The Urbana Open Data website Urbana Police Incidents Dataset Link contains police incident data from 1988 up until February 2023, which is when the Urbana Police began using a new computer system.

In this quiz, we use data exclusively from 2020 to 2023 Urbana Police Incidents Data (2020-2023).csv and concentrate only on the columns related to date and time.

Question 1

  1. [1 pt] Read in the CSV data as tibble incidents and select the columns from DATE.OCCURRED to TIME.ARRIVED only (8 columns).
  1. [2 pts] Select the appropriate lubridate function to convert the variables DATE.OCCURRED, DATE.REPORTED, and DATE.ARRIVED from character to date type.
  1. [2 pts] Parse the day of the month the incidents occurred. Save the result as a vector named DAY.

Question 2

[3 pts] Please

  • combine the DATE.OCCURRED and TIME.OCCURRED as DATETIME.OCCURRED;
  • combine the DATE.REPORTED and TIME.REPORTED as DATETIME.REPORTED;
  • combine the DATE.ARRIVED and TIME.ARRIVED as DATETIME.ARRIVED.

[Hint: We can combine the date “2022-01-04” and time “16:00:00” in the following way:

ymd_hms(paste("2022-01-04", "16:00:00"), tz = "America/Chicago") ]

Question 3

  1. [2 pts] Identify the top 5 incidents with the largest time difference between the time reported and the time occurred (i.e. DATETIME.REPORTED - DATETIME.OCCURRED or difftime(DATETIME.REPORTED, DATETIME.OCCURRED)). Please make sure to use as.duration() to convert the difftime() object to a Duration object for easier interpretation. Name this difference variable report_occur_diff, and save the subset as a tibble named top5_rodiff.

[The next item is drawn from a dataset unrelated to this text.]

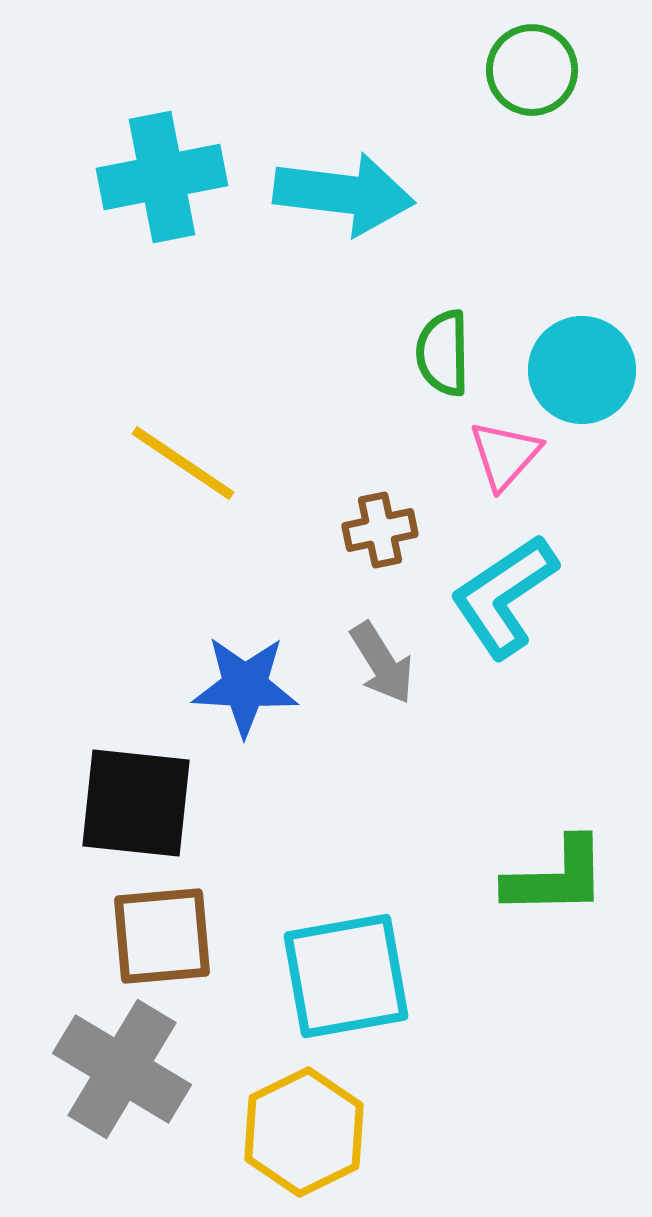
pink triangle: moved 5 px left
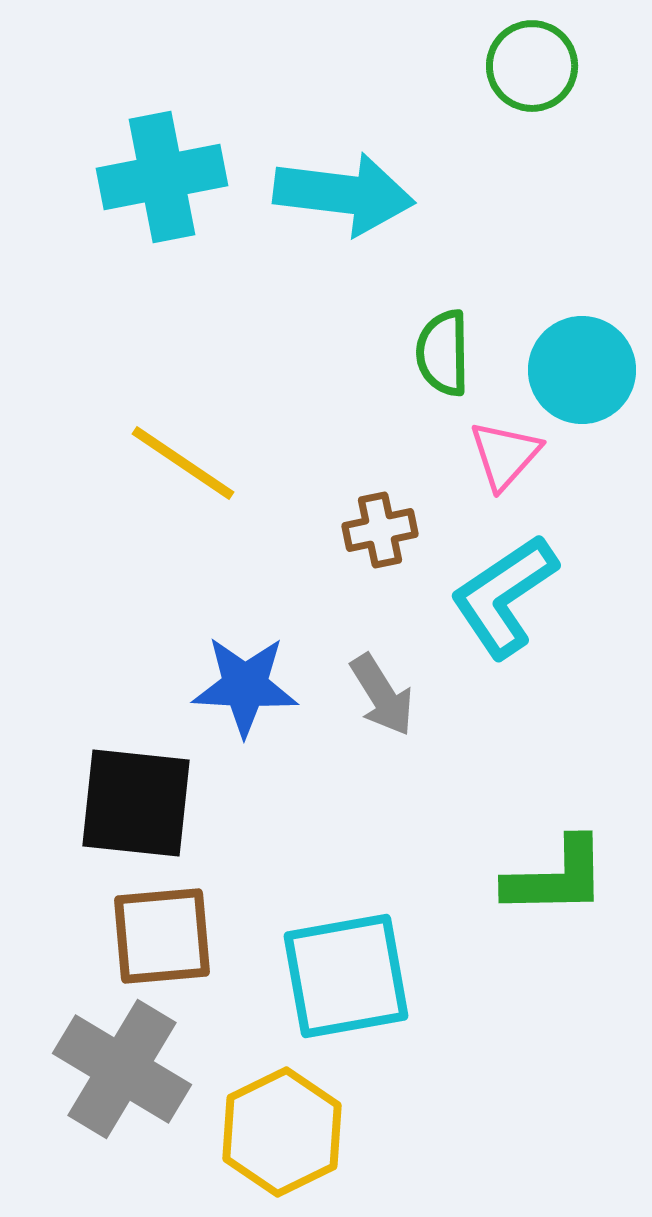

[Hint: You may use arrange() and head() or slice_head() functions.]

  1. [2 pts] Identify the top 5 incidents with the largest time difference between the time arrived and the time reported (i.e. DATETIME.ARRIVED - DATETIME.REPORTED or difftime(DATETIME.ARRIVED, DATETIME.REPORTED)). Name this difference variable arrive_report_diff, and save the subset as a tibble named top5_ardiff.